ヌーベルバーグを議論する黒沢清たちを横目に麻雀ばっかりやっていた......そんな僕の『勝手にしやがれ』体験
こうして僕のヌーベルバーグ体験は終わる。大学の映画サークルの仲間だった黒沢清や万田邦敏や塩田明彦たちが、ゴダールはとかトリュフォーがとか議論しているのを横目にしながら、僕は麻雀ばっかりやっていた。
彼らが撮る8ミリ映画がヌーベルバーグの影響を受けていることは明らかで、ヌーベルバーグになじめない自分に少しだけ引け目はあった。
例えれば、ビートルズばかり聴いてストーンズは知らない、みたいな感じかな。ロックばかりでジャズは聴かないとか。この連載においても、ヌーベルバーグは1本もないな、とずっと思っていた。だから書いてみよう。ならば観返さないと。そうなるとやっぱりこれしかない。

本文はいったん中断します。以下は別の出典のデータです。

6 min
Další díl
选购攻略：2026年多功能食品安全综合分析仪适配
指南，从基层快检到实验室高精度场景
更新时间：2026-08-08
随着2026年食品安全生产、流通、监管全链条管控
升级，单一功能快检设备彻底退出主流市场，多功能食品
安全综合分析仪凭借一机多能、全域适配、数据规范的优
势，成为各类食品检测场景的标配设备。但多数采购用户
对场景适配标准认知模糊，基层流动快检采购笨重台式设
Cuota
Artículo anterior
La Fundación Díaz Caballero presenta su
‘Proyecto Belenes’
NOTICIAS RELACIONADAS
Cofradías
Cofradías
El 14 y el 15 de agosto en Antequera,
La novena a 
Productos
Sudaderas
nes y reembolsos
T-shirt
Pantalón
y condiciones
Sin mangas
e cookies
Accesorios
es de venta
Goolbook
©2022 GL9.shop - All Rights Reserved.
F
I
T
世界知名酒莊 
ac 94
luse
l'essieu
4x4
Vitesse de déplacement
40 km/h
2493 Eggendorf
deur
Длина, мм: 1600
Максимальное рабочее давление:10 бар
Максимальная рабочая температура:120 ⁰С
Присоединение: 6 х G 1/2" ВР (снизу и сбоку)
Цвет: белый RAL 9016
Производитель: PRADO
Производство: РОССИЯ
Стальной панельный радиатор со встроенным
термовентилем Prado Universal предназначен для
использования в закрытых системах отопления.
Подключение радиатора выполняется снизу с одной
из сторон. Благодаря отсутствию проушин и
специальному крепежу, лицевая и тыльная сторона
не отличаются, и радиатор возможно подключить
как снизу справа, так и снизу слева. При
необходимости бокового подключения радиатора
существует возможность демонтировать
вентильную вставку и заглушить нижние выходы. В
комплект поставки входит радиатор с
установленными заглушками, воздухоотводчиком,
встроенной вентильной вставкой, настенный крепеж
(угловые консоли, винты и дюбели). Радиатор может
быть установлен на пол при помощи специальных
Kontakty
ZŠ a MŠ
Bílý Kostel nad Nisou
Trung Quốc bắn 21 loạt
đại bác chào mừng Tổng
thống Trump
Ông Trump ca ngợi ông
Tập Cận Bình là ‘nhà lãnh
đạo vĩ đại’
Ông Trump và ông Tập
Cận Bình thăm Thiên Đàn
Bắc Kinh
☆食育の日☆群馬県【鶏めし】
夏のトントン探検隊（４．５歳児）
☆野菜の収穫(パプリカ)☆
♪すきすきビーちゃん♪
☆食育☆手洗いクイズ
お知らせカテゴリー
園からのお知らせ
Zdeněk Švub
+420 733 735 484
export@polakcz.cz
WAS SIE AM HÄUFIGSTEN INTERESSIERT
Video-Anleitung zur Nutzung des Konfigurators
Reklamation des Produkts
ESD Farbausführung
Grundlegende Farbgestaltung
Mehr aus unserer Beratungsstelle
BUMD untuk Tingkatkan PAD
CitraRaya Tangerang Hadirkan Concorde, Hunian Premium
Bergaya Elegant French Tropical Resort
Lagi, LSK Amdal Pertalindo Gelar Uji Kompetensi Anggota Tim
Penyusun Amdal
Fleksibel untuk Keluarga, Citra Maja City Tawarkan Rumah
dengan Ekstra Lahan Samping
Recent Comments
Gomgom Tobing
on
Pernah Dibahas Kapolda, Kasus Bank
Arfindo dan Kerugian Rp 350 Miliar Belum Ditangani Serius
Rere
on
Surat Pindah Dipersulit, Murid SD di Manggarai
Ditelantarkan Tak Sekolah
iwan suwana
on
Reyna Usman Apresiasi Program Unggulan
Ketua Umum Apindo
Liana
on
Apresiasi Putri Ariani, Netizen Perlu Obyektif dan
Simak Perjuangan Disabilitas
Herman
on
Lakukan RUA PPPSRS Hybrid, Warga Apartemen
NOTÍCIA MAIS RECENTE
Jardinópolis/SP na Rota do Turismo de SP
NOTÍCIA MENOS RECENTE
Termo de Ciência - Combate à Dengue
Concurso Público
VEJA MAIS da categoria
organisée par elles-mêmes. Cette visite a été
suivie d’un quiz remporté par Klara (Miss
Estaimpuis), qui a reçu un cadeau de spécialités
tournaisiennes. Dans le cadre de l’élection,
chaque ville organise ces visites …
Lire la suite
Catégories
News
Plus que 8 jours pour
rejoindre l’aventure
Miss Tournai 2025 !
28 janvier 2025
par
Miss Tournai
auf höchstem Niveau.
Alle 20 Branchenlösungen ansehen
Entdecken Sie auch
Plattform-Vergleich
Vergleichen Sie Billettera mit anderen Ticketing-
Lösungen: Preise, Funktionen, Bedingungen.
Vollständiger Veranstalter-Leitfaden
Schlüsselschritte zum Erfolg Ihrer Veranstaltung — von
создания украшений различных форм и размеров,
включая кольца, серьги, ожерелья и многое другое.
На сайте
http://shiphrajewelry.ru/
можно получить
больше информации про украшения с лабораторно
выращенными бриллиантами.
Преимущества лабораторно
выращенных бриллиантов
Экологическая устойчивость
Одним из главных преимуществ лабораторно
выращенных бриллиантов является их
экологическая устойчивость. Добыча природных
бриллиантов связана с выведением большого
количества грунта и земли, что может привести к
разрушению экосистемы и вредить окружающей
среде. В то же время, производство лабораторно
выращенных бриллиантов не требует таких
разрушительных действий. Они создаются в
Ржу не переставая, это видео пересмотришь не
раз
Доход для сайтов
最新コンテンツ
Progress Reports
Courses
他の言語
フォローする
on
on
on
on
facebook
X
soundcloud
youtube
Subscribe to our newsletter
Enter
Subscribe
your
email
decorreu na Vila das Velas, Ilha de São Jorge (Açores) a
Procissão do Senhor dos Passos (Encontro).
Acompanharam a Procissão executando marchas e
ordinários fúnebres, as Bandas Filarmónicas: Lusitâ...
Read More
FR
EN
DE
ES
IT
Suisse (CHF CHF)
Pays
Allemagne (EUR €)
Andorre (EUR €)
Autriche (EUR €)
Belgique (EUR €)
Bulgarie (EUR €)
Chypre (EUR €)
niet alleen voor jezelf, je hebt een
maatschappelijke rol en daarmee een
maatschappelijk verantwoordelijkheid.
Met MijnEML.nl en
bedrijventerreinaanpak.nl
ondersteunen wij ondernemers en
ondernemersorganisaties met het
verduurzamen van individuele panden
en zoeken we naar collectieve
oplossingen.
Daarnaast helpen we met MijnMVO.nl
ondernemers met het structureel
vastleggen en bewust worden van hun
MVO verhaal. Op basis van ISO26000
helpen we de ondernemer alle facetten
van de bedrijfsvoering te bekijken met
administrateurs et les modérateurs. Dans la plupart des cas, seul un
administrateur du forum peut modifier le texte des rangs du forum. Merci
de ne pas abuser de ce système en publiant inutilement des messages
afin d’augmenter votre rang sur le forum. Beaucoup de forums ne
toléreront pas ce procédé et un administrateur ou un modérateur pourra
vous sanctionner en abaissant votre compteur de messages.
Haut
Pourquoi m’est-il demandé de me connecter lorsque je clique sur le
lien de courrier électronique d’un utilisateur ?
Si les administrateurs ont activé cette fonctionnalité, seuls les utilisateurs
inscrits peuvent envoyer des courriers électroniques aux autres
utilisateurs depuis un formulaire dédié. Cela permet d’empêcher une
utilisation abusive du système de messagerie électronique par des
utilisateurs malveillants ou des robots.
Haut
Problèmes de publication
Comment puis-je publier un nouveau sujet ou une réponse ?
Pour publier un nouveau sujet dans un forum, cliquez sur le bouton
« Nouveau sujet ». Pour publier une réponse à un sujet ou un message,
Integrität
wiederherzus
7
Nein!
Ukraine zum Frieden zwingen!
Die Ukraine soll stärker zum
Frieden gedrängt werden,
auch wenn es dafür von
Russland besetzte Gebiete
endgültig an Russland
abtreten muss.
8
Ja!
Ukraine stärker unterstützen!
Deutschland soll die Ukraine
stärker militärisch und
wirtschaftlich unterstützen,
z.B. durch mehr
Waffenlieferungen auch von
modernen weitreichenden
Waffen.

観終えて思う。やっぱり駄目だ。例えばミシェル(ジャンポール・ベルモンド)が運転する車に乗り込んだパトリシア(ジーン・セバーグ)との対話のシーン。映像はずっとパトリシアの顔だけ。対話なのにミシェルのカットは1つもない。車のサイレンなど無関係な音が唐突にインサートされる理由も分からない。